Lateral acceleration at passenger location is one of the most dominant factors for the comfort level of passengers. In applying a new way of transportation system like automated guideway transit vehicle system, to reduce such acceleration is essential for acceptability. To decrease acceleration level, optimal steering control is applied to an automated guideway transit vehicle with random guideway irregularities, and the effects are illustrated in view of rms acceleration and power spectral density.
The coupled vertical-lateral model of Airtrans vehicle now operated at Dallas/Fort Worth Regional Airport area is reduced to have only lateral motion, and a stochastic optimal regulator problem is formulated with this reduced model. Frequency domain analysis is done for passive system, and for both passive and optimally-controlled systems the actual operating situations are simulated to yield time responses.

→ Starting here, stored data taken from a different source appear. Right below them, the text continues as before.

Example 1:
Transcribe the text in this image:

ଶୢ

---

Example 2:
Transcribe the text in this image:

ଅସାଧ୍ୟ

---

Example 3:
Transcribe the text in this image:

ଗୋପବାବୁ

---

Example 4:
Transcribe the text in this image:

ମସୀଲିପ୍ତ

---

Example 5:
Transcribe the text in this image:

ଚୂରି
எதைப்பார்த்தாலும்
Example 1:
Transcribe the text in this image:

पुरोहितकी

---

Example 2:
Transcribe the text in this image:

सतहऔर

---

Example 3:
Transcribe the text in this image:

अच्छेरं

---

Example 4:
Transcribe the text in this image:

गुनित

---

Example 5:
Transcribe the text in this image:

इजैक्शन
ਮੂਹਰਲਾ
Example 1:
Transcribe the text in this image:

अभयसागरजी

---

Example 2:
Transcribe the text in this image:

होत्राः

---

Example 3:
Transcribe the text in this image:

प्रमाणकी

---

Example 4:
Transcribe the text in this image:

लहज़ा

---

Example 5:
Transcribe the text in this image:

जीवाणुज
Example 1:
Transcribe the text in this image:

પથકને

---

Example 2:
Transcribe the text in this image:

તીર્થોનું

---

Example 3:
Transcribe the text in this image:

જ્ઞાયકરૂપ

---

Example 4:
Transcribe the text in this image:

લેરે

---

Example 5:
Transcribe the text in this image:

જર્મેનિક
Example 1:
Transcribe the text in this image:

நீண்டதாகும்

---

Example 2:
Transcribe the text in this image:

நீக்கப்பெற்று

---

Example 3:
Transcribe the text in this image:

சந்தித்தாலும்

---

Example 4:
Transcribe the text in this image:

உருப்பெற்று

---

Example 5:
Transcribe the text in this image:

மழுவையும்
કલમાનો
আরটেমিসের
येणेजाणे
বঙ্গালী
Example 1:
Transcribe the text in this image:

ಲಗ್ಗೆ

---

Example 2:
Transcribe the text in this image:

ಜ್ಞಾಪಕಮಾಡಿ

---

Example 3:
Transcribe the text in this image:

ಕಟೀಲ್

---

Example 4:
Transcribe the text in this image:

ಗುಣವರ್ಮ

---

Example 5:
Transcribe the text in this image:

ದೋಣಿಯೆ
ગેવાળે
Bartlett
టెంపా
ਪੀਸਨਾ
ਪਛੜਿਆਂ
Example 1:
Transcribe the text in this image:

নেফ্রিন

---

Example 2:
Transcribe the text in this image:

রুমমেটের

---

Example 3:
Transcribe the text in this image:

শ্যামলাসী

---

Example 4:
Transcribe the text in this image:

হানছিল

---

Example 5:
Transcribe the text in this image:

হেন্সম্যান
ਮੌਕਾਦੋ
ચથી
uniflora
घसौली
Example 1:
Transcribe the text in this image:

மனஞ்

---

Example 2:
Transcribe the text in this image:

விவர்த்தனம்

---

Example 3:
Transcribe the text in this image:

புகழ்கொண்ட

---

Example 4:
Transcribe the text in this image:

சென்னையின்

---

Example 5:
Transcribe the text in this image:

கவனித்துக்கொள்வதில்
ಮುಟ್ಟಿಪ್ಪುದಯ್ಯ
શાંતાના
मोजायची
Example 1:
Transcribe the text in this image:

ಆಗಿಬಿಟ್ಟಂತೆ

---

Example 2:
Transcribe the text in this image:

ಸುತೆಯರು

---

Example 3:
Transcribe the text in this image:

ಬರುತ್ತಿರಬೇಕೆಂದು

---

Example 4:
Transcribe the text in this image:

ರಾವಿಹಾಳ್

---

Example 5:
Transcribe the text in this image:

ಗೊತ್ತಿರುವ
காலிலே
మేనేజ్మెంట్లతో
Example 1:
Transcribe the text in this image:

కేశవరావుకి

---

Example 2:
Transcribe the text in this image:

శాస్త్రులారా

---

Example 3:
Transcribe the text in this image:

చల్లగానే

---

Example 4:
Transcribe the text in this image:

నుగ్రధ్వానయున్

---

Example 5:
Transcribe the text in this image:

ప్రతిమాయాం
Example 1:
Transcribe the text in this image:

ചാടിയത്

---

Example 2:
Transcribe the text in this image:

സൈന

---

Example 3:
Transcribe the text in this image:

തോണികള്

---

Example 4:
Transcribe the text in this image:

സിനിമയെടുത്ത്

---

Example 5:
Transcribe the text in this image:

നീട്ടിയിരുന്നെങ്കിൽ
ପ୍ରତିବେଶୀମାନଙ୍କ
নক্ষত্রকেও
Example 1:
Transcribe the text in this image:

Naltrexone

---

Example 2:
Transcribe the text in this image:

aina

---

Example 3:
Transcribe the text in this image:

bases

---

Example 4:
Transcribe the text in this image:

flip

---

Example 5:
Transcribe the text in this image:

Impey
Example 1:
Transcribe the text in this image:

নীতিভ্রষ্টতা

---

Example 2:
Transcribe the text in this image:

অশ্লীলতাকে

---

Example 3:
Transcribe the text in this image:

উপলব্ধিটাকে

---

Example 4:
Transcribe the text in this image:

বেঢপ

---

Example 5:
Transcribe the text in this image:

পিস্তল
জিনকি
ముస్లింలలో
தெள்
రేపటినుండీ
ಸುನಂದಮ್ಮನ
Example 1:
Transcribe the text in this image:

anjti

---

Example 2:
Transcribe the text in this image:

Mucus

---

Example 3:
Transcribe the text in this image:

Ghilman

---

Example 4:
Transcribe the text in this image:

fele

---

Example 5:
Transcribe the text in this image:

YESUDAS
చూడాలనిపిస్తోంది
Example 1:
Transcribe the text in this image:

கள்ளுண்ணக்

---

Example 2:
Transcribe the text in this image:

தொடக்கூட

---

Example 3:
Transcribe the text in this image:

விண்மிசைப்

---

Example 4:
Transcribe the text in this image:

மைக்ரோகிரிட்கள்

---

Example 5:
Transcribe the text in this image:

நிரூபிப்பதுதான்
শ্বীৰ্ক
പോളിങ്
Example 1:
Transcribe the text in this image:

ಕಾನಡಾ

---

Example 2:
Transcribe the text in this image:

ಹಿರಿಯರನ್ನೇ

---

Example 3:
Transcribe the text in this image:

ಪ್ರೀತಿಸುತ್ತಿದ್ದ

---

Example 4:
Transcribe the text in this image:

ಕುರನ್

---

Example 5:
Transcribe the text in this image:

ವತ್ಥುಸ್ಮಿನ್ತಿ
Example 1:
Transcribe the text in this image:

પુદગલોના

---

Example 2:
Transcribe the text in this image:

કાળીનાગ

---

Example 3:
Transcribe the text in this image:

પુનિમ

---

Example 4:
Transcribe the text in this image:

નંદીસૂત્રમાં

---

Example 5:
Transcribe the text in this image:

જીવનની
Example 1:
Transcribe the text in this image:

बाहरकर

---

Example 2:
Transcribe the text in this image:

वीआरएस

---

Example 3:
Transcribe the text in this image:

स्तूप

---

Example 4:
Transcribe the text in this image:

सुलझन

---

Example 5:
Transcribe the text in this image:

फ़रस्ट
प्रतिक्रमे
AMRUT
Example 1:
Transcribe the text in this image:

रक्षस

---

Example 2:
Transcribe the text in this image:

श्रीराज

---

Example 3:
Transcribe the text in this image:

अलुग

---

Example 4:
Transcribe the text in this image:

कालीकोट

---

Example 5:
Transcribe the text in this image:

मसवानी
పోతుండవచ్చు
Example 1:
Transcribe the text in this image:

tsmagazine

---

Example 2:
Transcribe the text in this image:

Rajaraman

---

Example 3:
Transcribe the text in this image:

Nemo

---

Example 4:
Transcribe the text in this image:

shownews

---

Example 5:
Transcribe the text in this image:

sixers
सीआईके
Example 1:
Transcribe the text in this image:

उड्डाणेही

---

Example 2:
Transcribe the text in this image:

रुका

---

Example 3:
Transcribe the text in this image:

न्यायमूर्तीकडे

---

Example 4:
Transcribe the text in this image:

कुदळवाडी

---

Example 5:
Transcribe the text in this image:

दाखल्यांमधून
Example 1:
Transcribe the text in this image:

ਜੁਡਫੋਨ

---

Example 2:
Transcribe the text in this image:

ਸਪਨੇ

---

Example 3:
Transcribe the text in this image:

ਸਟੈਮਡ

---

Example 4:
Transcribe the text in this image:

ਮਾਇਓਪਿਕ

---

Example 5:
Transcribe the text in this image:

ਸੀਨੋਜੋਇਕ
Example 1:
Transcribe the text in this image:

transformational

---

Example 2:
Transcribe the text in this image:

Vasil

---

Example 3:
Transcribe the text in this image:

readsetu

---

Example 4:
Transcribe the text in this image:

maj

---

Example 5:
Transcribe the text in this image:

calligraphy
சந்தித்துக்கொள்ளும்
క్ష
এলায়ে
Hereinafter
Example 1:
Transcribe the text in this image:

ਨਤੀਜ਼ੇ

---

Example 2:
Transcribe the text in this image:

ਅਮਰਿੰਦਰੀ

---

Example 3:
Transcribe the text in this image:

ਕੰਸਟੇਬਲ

Normally-distributed random numbers generated as to fit given statistics are used to simulate random processes. Optimal feedback gain is computed by Kalman-Engler method in a deterministic sense as to minimize given performance index. Measurement of all states is costly, or impossible, and often sensing noise in involved. Thus estimation is performed through Kalman filter, and control inputs are obtained as a feedback of this estimated states.
Several results are demonstrated and compared together for two cases of weighting matrices with given guideway roughness coefficient. Desirable levels of rms output acceleration at passenger location and its power spectral density are achieved for optimally-controlled system.